GLYCOPROTEIN HORMONE STRUCTURE

糖蛋白激素结构

• 批准号: 6240919
• 负责人: WILLIAM R MOYLE
• 金额: $ 21.77万
• 依托单位: COLUMBIA UNIVERSITY HEALTH SCIENCES
• 依托单位国家: 美国
• 财政年份: 1997
• 资助国家: 美国
• 起止时间: 1997-01-01 至 1997-12-31
• 项目状态: 已结题
• 来源: https://reporter.nih.gov/project-details/6240919
• 关键词: Escherichia coli; SDS polyacrylamide gel electrophoresis; biological signal transduction; cell membrane; chickens; chimeric proteins; chorionic gonadotropin; dimer; follicle stimulating hormone; genetic mapping; glycoprotein structure; gonadotropins; hormone analog; hormone receptor; immunoprecipitation; luteinizing hormone; monoclonal antibody; oligosaccharides; protein purification; receptor binding; receptor expression; site directed mutagenesis; thyrotropin; tissue /cell culture

The overall objective of this project is to learn how the gonadotropins interact with their receptors to induce signal transduction. Previously we focused on identifying regions of the hormones that interact with their receptors. We identified portions of hCG and hFSH that control their abilities to distinguish LH and FSH receptors. Using an immunological strategy, we identified hormone residues that are exposed in the hormone receptor complex and could be detected by anti-hormone monoclonal antibodies. Combined with the crystal structure of deglycosylated hCG, these observations provide a model of how the hormone interacts with its receptor. Studies outlined in Specific Aims 1 and 2 will enable us to identify other portions of the hormone that are responsible for the receptor binding specificity of glycoprotein hormones. However, receptor binding is only the first event in signal transduction. While considerable information is available about the portions of the hormone that confer binding specificity, especially now that the crystal structure of deglycosylated hCG is known, much less is known about the events that occur to cause signal transduction. Aims 2 and 3 are designed to obtain information on the interactions of hCG with LH receptors that lead to signal transduction. Using a receptor analog that can be labeled, biotinylated analogs of hCG, and antibodies to the LH receptor, we will map the surfaces of hCG, deglycosylated hCG (an antagonist of hCG induced signal transduction), and the receptor. The studies employing biotinylated hCG should provide new information on hormone residues that are exposed after hCG binds to LH receptors. When applied to analogs of hCG that have hFSH activity, this technique should enable us to identify the different parts of the analog that interact with LH and FSH receptors. We are particularly interested in identifying specific portions of the hormone and the receptor that change following hormone binding and are associated with signal transduction. Therefore we will identify differences the portions of hCG and the receptor that are exposed after binding of hCG and deglycosylated hCG. Finally, we will obtain an independent estimate of the number of hormone and receptor molecules that are within the hormone receptor complex.

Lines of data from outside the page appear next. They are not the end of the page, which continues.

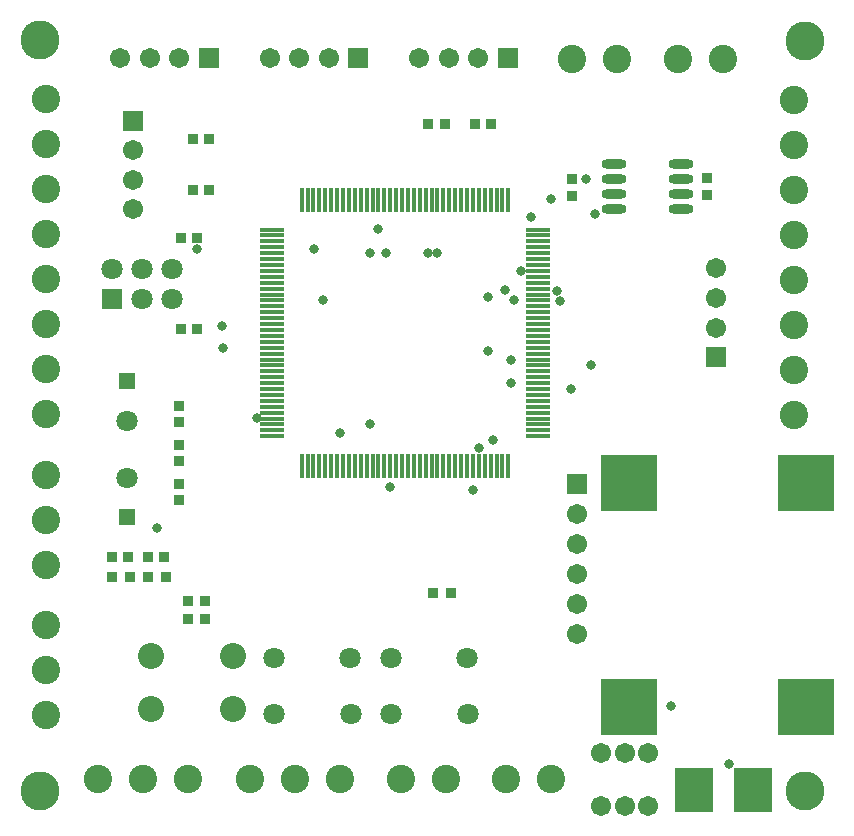
<source format=gts>
G04*
G04 #@! TF.GenerationSoftware,Altium Limited,Altium Designer,18.1.9 (240)*
G04*
G04 Layer_Color=8388736*
%FSLAX25Y25*%
%MOIN*%
G70*
G01*
G75*
%ADD25R,0.18517X0.18517*%
%ADD26R,0.07887X0.01800*%
%ADD27R,0.01800X0.07887*%
%ADD28R,0.03800X0.03800*%
%ADD29R,0.03800X0.03800*%
%ADD30R,0.12611X0.14580*%
%ADD31R,0.05800X0.05800*%
%ADD32O,0.08280X0.03162*%
%ADD33C,0.06706*%
%ADD34R,0.06706X0.06706*%
%ADD35C,0.09461*%
%ADD36R,0.06706X0.06706*%
%ADD37C,0.07099*%
%ADD38R,0.07099X0.07099*%
%ADD39C,0.13005*%
%ADD40C,0.08674*%
%ADD41C,0.03200*%
D25*
X529500Y192500D02*
D03*
X470445D02*
D03*
X529500Y267303D02*
D03*
X470445D02*
D03*
D26*
X351417Y351650D02*
D03*
Y349681D02*
D03*
Y347713D02*
D03*
Y345744D02*
D03*
Y343776D02*
D03*
Y341807D02*
D03*
Y339839D02*
D03*
Y337870D02*
D03*
Y335902D02*
D03*
Y333933D02*
D03*
Y331965D02*
D03*
Y329996D02*
D03*
Y328027D02*
D03*
Y326059D02*
D03*
Y324090D02*
D03*
Y322122D02*
D03*
Y320153D02*
D03*
Y318185D02*
D03*
Y316217D02*
D03*
Y314248D02*
D03*
Y312280D02*
D03*
Y310311D02*
D03*
Y308343D02*
D03*
Y306374D02*
D03*
Y304406D02*
D03*
Y302437D02*
D03*
Y300469D02*
D03*
Y298500D02*
D03*
Y296532D02*
D03*
Y294563D02*
D03*
Y292595D02*
D03*
Y290626D02*
D03*
Y288658D02*
D03*
Y286689D02*
D03*
Y284721D02*
D03*
Y282752D02*
D03*
X440000D02*
D03*
Y284721D02*
D03*
Y286689D02*
D03*
Y288658D02*
D03*
Y290626D02*
D03*
Y292594D02*
D03*
Y294563D02*
D03*
Y296532D02*
D03*
Y298500D02*
D03*
Y300469D02*
D03*
Y302437D02*
D03*
Y304406D02*
D03*
Y306374D02*
D03*
Y308343D02*
D03*
Y310311D02*
D03*
Y312280D02*
D03*
Y314248D02*
D03*
Y316217D02*
D03*
Y318185D02*
D03*
Y320154D02*
D03*
Y322122D02*
D03*
Y324091D02*
D03*
Y326059D02*
D03*
Y328028D02*
D03*
Y329996D02*
D03*
Y331965D02*
D03*
Y333933D02*
D03*
Y335902D02*
D03*
Y337870D02*
D03*
Y339839D02*
D03*
Y341807D02*
D03*
Y343776D02*
D03*
Y345744D02*
D03*
Y347713D02*
D03*
Y349681D02*
D03*
Y351650D02*
D03*
D27*
X361260Y272909D02*
D03*
X363228D02*
D03*
X365197D02*
D03*
X367165D02*
D03*
X369134D02*
D03*
X371102D02*
D03*
X373071D02*
D03*
X375039D02*
D03*
X377008D02*
D03*
X378976D02*
D03*
X380945D02*
D03*
X382913D02*
D03*
X384882D02*
D03*
X386850D02*
D03*
X388819D02*
D03*
X390787D02*
D03*
X392756D02*
D03*
X394724D02*
D03*
X396693D02*
D03*
X398661D02*
D03*
X400630D02*
D03*
X402598D02*
D03*
X404567D02*
D03*
X406535D02*
D03*
X408504D02*
D03*
X410472D02*
D03*
X412441D02*
D03*
X414409D02*
D03*
X416378D02*
D03*
X418346D02*
D03*
X420315D02*
D03*
X422283D02*
D03*
X424252D02*
D03*
X426220D02*
D03*
X428189D02*
D03*
X430157D02*
D03*
Y361492D02*
D03*
X428189D02*
D03*
X426220D02*
D03*
X424252D02*
D03*
X422283D02*
D03*
X420315D02*
D03*
X418346D02*
D03*
X416378D02*
D03*
X414409D02*
D03*
X412441D02*
D03*
X410472D02*
D03*
X408504D02*
D03*
X406535D02*
D03*
X404567D02*
D03*
X402598D02*
D03*
X400630D02*
D03*
X398661D02*
D03*
X396693D02*
D03*
X394724D02*
D03*
X392756D02*
D03*
X390787D02*
D03*
X388819D02*
D03*
X386850D02*
D03*
X384882D02*
D03*
X382913D02*
D03*
X380945D02*
D03*
X378976D02*
D03*
X377008D02*
D03*
X375039D02*
D03*
X373071D02*
D03*
X371102D02*
D03*
X369134D02*
D03*
X367165D02*
D03*
X365197D02*
D03*
X363228D02*
D03*
X361260D02*
D03*
D28*
X330500Y382000D02*
D03*
X325000D02*
D03*
X330500Y365000D02*
D03*
X325000D02*
D03*
X326500Y349000D02*
D03*
X321000D02*
D03*
Y318500D02*
D03*
X326500D02*
D03*
X303500Y242500D02*
D03*
X298000D02*
D03*
X315499D02*
D03*
X309999D02*
D03*
X303901Y236000D02*
D03*
X297901D02*
D03*
X315900D02*
D03*
X309900D02*
D03*
X329000Y228000D02*
D03*
X323500D02*
D03*
X405100Y230500D02*
D03*
X411100D02*
D03*
X323500Y222000D02*
D03*
X329000D02*
D03*
X419000Y387000D02*
D03*
X424500D02*
D03*
X403500D02*
D03*
X409000D02*
D03*
D29*
X320500Y287394D02*
D03*
Y292894D02*
D03*
Y274394D02*
D03*
Y279894D02*
D03*
Y266894D02*
D03*
Y261394D02*
D03*
X451500Y363000D02*
D03*
Y368500D02*
D03*
X496500Y363328D02*
D03*
Y368828D02*
D03*
D30*
X492000Y165000D02*
D03*
X511685D02*
D03*
D31*
X303000Y301031D02*
D03*
Y255756D02*
D03*
D32*
X487752Y358500D02*
D03*
Y363500D02*
D03*
Y368500D02*
D03*
Y373500D02*
D03*
X465248Y358500D02*
D03*
Y363500D02*
D03*
Y368500D02*
D03*
Y373500D02*
D03*
D33*
X453000Y217000D02*
D03*
Y227000D02*
D03*
Y237000D02*
D03*
Y247000D02*
D03*
Y257000D02*
D03*
X499500Y319000D02*
D03*
Y328843D02*
D03*
Y338685D02*
D03*
X320500Y409000D02*
D03*
X310657D02*
D03*
X300815D02*
D03*
X370343D02*
D03*
X360500D02*
D03*
X350657D02*
D03*
X420185D02*
D03*
X410343D02*
D03*
X400500D02*
D03*
X461126Y177217D02*
D03*
X469000D02*
D03*
X476874D02*
D03*
Y159500D02*
D03*
X469000D02*
D03*
X461126D02*
D03*
X305000Y358472D02*
D03*
Y368315D02*
D03*
Y378157D02*
D03*
D34*
X453000Y267000D02*
D03*
X330343Y409000D02*
D03*
X380185D02*
D03*
X430028D02*
D03*
D35*
X276000Y270000D02*
D03*
Y255000D02*
D03*
Y240000D02*
D03*
Y395079D02*
D03*
Y380079D02*
D03*
Y365079D02*
D03*
Y350079D02*
D03*
Y335079D02*
D03*
Y320079D02*
D03*
Y305079D02*
D03*
Y290079D02*
D03*
X525500Y290000D02*
D03*
Y305000D02*
D03*
Y320000D02*
D03*
Y335000D02*
D03*
Y350000D02*
D03*
Y365000D02*
D03*
Y380000D02*
D03*
Y395000D02*
D03*
X486748Y408500D02*
D03*
X501748D02*
D03*
X451248D02*
D03*
X466248D02*
D03*
X276000Y220000D02*
D03*
Y205000D02*
D03*
Y190000D02*
D03*
X293500Y168500D02*
D03*
X308500D02*
D03*
X323500D02*
D03*
X344000D02*
D03*
X359000D02*
D03*
X374000D02*
D03*
X444500D02*
D03*
X429500D02*
D03*
X409500D02*
D03*
X394500D02*
D03*
D36*
X499500Y309157D02*
D03*
X305000Y388000D02*
D03*
D37*
X318000Y338500D02*
D03*
Y328500D02*
D03*
X308000Y338500D02*
D03*
Y328500D02*
D03*
X298000Y338500D02*
D03*
X416600Y190065D02*
D03*
X391000D02*
D03*
X416500Y208865D02*
D03*
X391000D02*
D03*
X377600Y190065D02*
D03*
X352000D02*
D03*
X377500Y208865D02*
D03*
X352000D02*
D03*
X303000Y288000D02*
D03*
Y268787D02*
D03*
D38*
X298000Y328500D02*
D03*
D39*
X529000Y414500D02*
D03*
Y164500D02*
D03*
X274000D02*
D03*
Y415000D02*
D03*
D40*
X311000Y209500D02*
D03*
Y192000D02*
D03*
X338500Y209500D02*
D03*
Y192000D02*
D03*
D41*
X390787Y266000D02*
D03*
X365500Y345244D02*
D03*
X447341Y328000D02*
D03*
X444225Y361800D02*
D03*
X420315Y279000D02*
D03*
X346242Y288700D02*
D03*
X335000Y312280D02*
D03*
X431900Y328028D02*
D03*
X446400Y331300D02*
D03*
X434400Y337700D02*
D03*
X457800Y306374D02*
D03*
X456200Y368500D02*
D03*
X503700Y173600D02*
D03*
X484300Y193000D02*
D03*
X418300Y264900D02*
D03*
X313056Y252056D02*
D03*
X386850Y351850D02*
D03*
X334700Y319500D02*
D03*
X368500Y328200D02*
D03*
X389500Y343800D02*
D03*
X431000Y308300D02*
D03*
X384000Y287000D02*
D03*
X326500Y345200D02*
D03*
X374000Y283800D02*
D03*
X437800Y355700D02*
D03*
X429100Y331649D02*
D03*
X425000Y281389D02*
D03*
X451100Y298500D02*
D03*
X403300Y343800D02*
D03*
X384000D02*
D03*
X406500D02*
D03*
X459000Y357000D02*
D03*
X431000Y300500D02*
D03*
X423500Y311100D02*
D03*
Y329200D02*
D03*
M02*

</source>
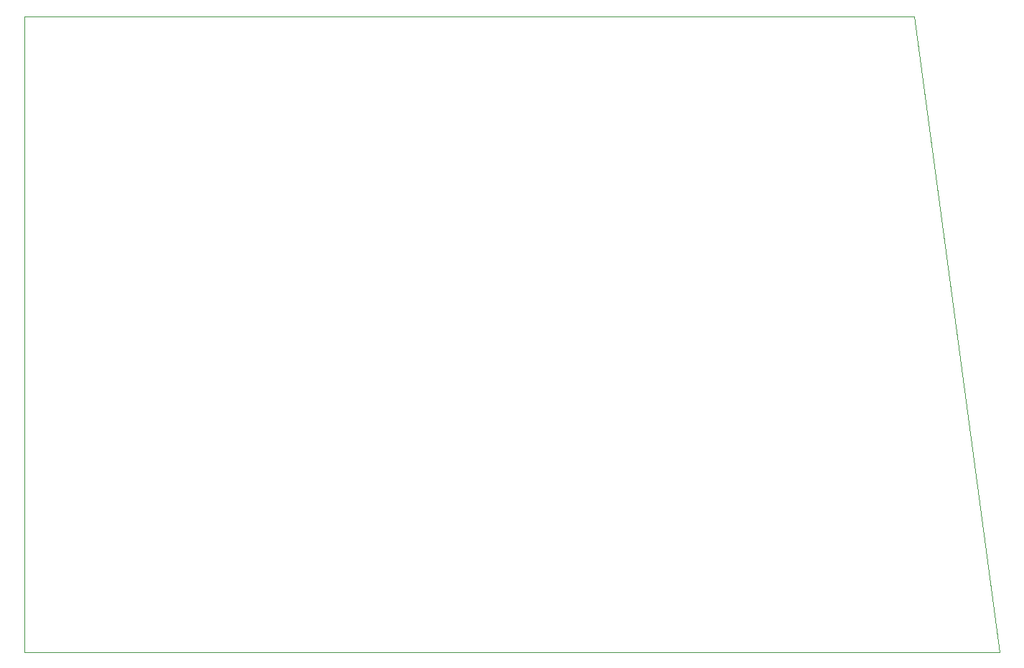
<source format=gm1>
%TF.GenerationSoftware,KiCad,Pcbnew,5.1.6-c6e7f7d~86~ubuntu18.04.1*%
%TF.CreationDate,2021-04-18T13:50:28-04:00*%
%TF.ProjectId,avBadge_2021,61764261-6467-4655-9f32-3032312e6b69,rev?*%
%TF.SameCoordinates,Original*%
%TF.FileFunction,Profile,NP*%
%FSLAX46Y46*%
G04 Gerber Fmt 4.6, Leading zero omitted, Abs format (unit mm)*
G04 Created by KiCad (PCBNEW 5.1.6-c6e7f7d~86~ubuntu18.04.1) date 2021-04-18 13:50:28*
%MOMM*%
%LPD*%
G01*
G04 APERTURE LIST*
%TA.AperFunction,Profile*%
%ADD10C,0.050000*%
%TD*%
G04 APERTURE END LIST*
D10*
X95000000Y-145000000D02*
X95000000Y-70000000D01*
X210000000Y-145000000D02*
X95000000Y-145000000D01*
X200000000Y-70000000D02*
X210000000Y-145000000D01*
X95000000Y-70000000D02*
X200000000Y-70000000D01*
M02*

</source>
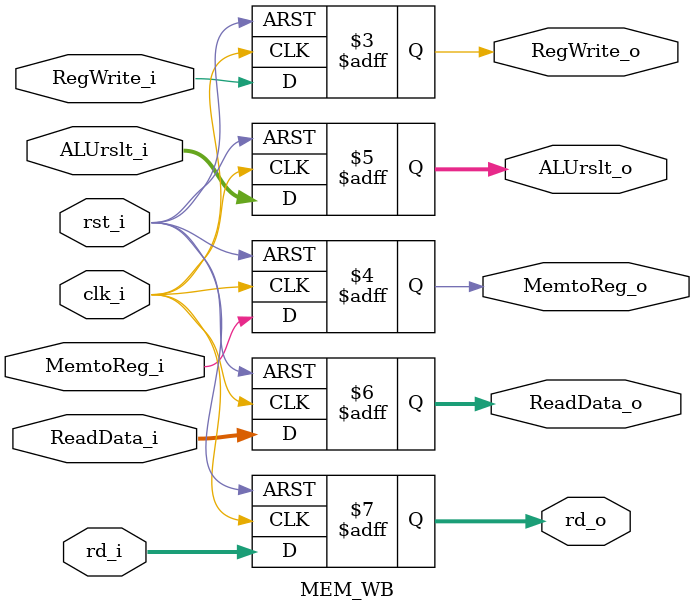
<source format=v>
module MEM_WB
(
    clk_i,
    rst_i,
    RegWrite_i,
    MemtoReg_i,
    ALUrslt_i,
    ReadData_i,
    rd_i,
    RegWrite_o,
    MemtoReg_o,
    ALUrslt_o,
    ReadData_o,
    rd_o
);

input clk_i, rst_i, RegWrite_i, MemtoReg_i;
input [4:0] rd_i;
input [31:0] ALUrslt_i, ReadData_i;
output reg RegWrite_o, MemtoReg_o;
output reg [31:0] ALUrslt_o, ReadData_o;
output reg [4:0] rd_o;

always @(posedge clk_i or negedge rst_i) begin
    if (~rst_i) begin
        RegWrite_o <= 1'b0;
        MemtoReg_o <= 1'b0;
        ALUrslt_o <= 32'b0;
        ReadData_o <= 32'b0;
        rd_o <= 5'b0;
    end
    else begin
        RegWrite_o <= RegWrite_i;
        MemtoReg_o <= MemtoReg_i;
        ALUrslt_o <= ALUrslt_i;
        ReadData_o <= ReadData_i;
        rd_o <= rd_i;
    end
end
endmodule
</source>
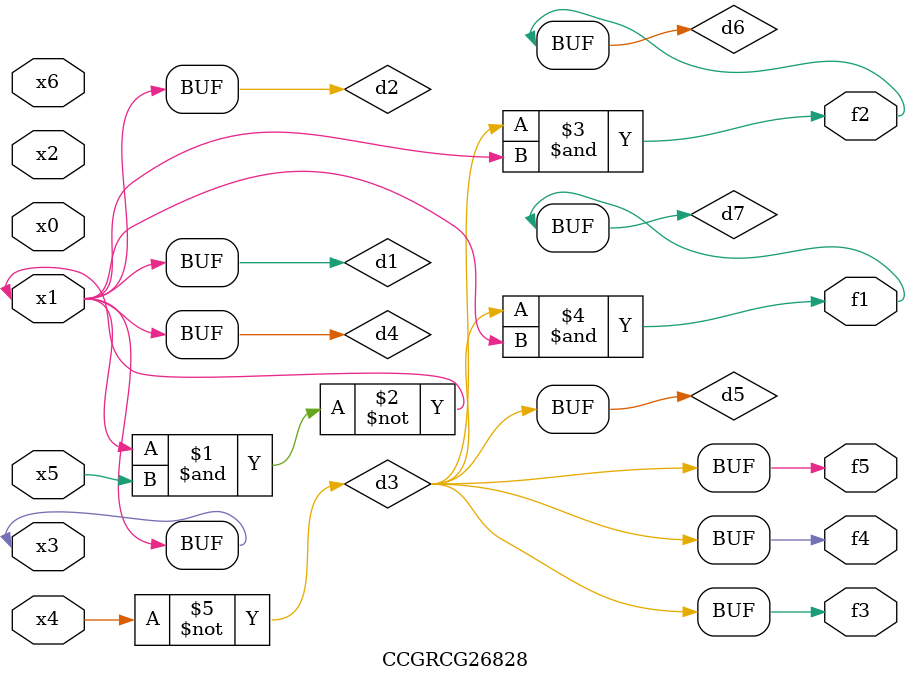
<source format=v>
module CCGRCG26828(
	input x0, x1, x2, x3, x4, x5, x6,
	output f1, f2, f3, f4, f5
);

	wire d1, d2, d3, d4, d5, d6, d7;

	buf (d1, x1, x3);
	nand (d2, x1, x5);
	not (d3, x4);
	buf (d4, d1, d2);
	buf (d5, d3);
	and (d6, d3, d4);
	and (d7, d3, d4);
	assign f1 = d7;
	assign f2 = d6;
	assign f3 = d5;
	assign f4 = d5;
	assign f5 = d5;
endmodule

</source>
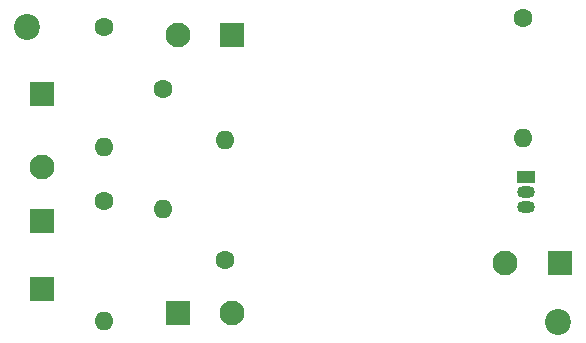
<source format=gbr>
%TF.GenerationSoftware,KiCad,Pcbnew,8.0.7*%
%TF.CreationDate,2025-01-13T17:44:50+00:00*%
%TF.ProjectId,TapeDispenser,54617065-4469-4737-9065-6e7365722e6b,rev?*%
%TF.SameCoordinates,Original*%
%TF.FileFunction,Soldermask,Bot*%
%TF.FilePolarity,Negative*%
%FSLAX46Y46*%
G04 Gerber Fmt 4.6, Leading zero omitted, Abs format (unit mm)*
G04 Created by KiCad (PCBNEW 8.0.7) date 2025-01-13 17:44:50*
%MOMM*%
%LPD*%
G01*
G04 APERTURE LIST*
G04 Aperture macros list*
%AMRoundRect*
0 Rectangle with rounded corners*
0 $1 Rounding radius*
0 $2 $3 $4 $5 $6 $7 $8 $9 X,Y pos of 4 corners*
0 Add a 4 corners polygon primitive as box body*
4,1,4,$2,$3,$4,$5,$6,$7,$8,$9,$2,$3,0*
0 Add four circle primitives for the rounded corners*
1,1,$1+$1,$2,$3*
1,1,$1+$1,$4,$5*
1,1,$1+$1,$6,$7*
1,1,$1+$1,$8,$9*
0 Add four rect primitives between the rounded corners*
20,1,$1+$1,$2,$3,$4,$5,0*
20,1,$1+$1,$4,$5,$6,$7,0*
20,1,$1+$1,$6,$7,$8,$9,0*
20,1,$1+$1,$8,$9,$2,$3,0*%
G04 Aperture macros list end*
%ADD10RoundRect,0.250001X0.799999X0.799999X-0.799999X0.799999X-0.799999X-0.799999X0.799999X-0.799999X0*%
%ADD11C,2.100000*%
%ADD12RoundRect,0.250001X-0.799999X-0.799999X0.799999X-0.799999X0.799999X0.799999X-0.799999X0.799999X0*%
%ADD13RoundRect,0.250001X0.799999X-0.799999X0.799999X0.799999X-0.799999X0.799999X-0.799999X-0.799999X0*%
%ADD14R,1.500000X1.050000*%
%ADD15O,1.500000X1.050000*%
%ADD16C,1.600000*%
%ADD17O,1.600000X1.600000*%
%ADD18C,2.200000*%
G04 APERTURE END LIST*
D10*
%TO.C,LS1*%
X150100000Y-80000000D03*
D11*
X145500000Y-80000000D03*
%TD*%
D12*
%TO.C,J2*%
X106250000Y-65750000D03*
%TD*%
%TO.C,J1*%
X106250000Y-82250000D03*
%TD*%
D13*
%TO.C,D3*%
X106250000Y-76500000D03*
D11*
X106250000Y-71900000D03*
%TD*%
D12*
%TO.C,D2*%
X117750000Y-84250000D03*
D11*
X122350000Y-84250000D03*
%TD*%
D10*
%TO.C,D1*%
X122350000Y-60750000D03*
D11*
X117750000Y-60750000D03*
%TD*%
D14*
%TO.C,Q1*%
X147250000Y-72710000D03*
D15*
X147250000Y-73980000D03*
X147250000Y-75250000D03*
%TD*%
D16*
%TO.C,R4*%
X116500000Y-65250000D03*
D17*
X116500000Y-75410000D03*
%TD*%
D16*
%TO.C,R2*%
X111500000Y-74750000D03*
D17*
X111500000Y-84910000D03*
%TD*%
D16*
%TO.C,R3*%
X111500000Y-60000000D03*
D17*
X111500000Y-70160000D03*
%TD*%
D18*
%TO.C,H2*%
X150000000Y-85000000D03*
%TD*%
%TO.C,H1*%
X105000000Y-60000000D03*
%TD*%
D16*
%TO.C,R5*%
X121750000Y-79750000D03*
D17*
X121750000Y-69590000D03*
%TD*%
D16*
%TO.C,R1*%
X147000000Y-59250000D03*
D17*
X147000000Y-69410000D03*
%TD*%
M02*

</source>
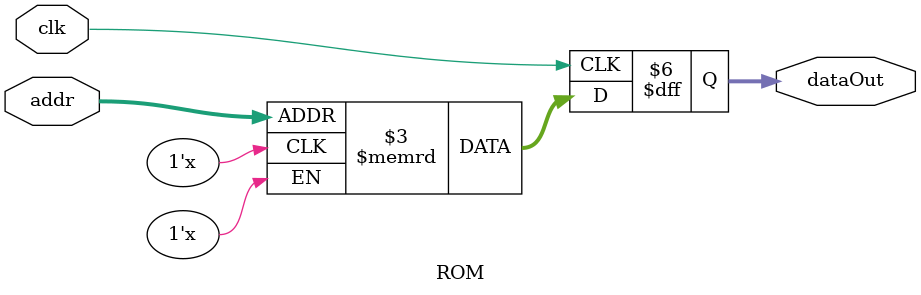
<source format=v>
`timescale 1ns / 1ps
module ROM #(parameter DATA_WIDTH = 32, ADDRESS_WIDTH = 12, DEPTH = 4096, MEMFILE = "") (
    input wire                     clk,
    input wire [ADDRESS_WIDTH-1:0] addr,
    output reg [DATA_WIDTH-1:0]    dataOut = 0);
    
    reg[DATA_WIDTH-1:0] MemoryArray[0:DEPTH-1];
    
    wire clock = ~clk;

    initial begin
        if(MEMFILE > 0) begin
            $readmemb(MEMFILE, MemoryArray);
        end
    end
    
    always @(posedge clock) begin
        dataOut <= MemoryArray[addr];
    end
endmodule

</source>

该项目的总体目标是了解促性腺激素如何 与其受体相互作用以诱导信号转导。之前 我们专注于识别与激素相互作用的区域 他们的受体。我们确定了控制 hCG 和 hFSH 的部分 他们区分 LH 和 FSH 受体的能力。使用 免疫学策略，我们鉴定了暴露的激素残留物 存在于激素受体复合物中，可以通过抗激素检测到 单克隆抗体。结合晶体结构 去糖基化 hCG，这些观察结果提供了激素如何 与其受体相互作用。具体目标 1 和 2 中概述的研究 将使我们能够识别激素的其他部分 负责糖蛋白的受体结合特异性 荷尔蒙。然而，受体结合只是信号中的第一个事件 转导。虽然有大量关于 赋予结合特异性的激素部分，尤其是现在 去糖基化 hCG 的晶体结构是已知的，更不用说了 了解引起信号转导的事件。目标2 和 3 旨在获取有关 hCG 与 导致信号转导的 LH 受体。使用受体类似物 可以标记的、生物素化的 hCG 类似物和抗体 LH 受体，我们将绘制 hCG、去糖基化 hCG（一种 hCG 诱导信号转导的拮抗剂）和受体。这 采用生物素化 hCG 的研究应提供以下新信息： hCG 与 LH 受体结合后暴露的激素残基。什么时候 应用于具有 hFSH 活性的 hCG 类似物，该技术应 使我们能够识别模拟中相互作用的不同部分 与 LH 和 FSH 受体。我们特别感兴趣的是识别 激素和受体的特定部分发生变化 激素结合并与信号转导相关。所以 我们将识别 hCG 和受体部分的差异 hCG 和去糖基化 hCG 结合后暴露。最后，我们将 获得激素和受体数量的独立估计 激素受体复合物内的分子。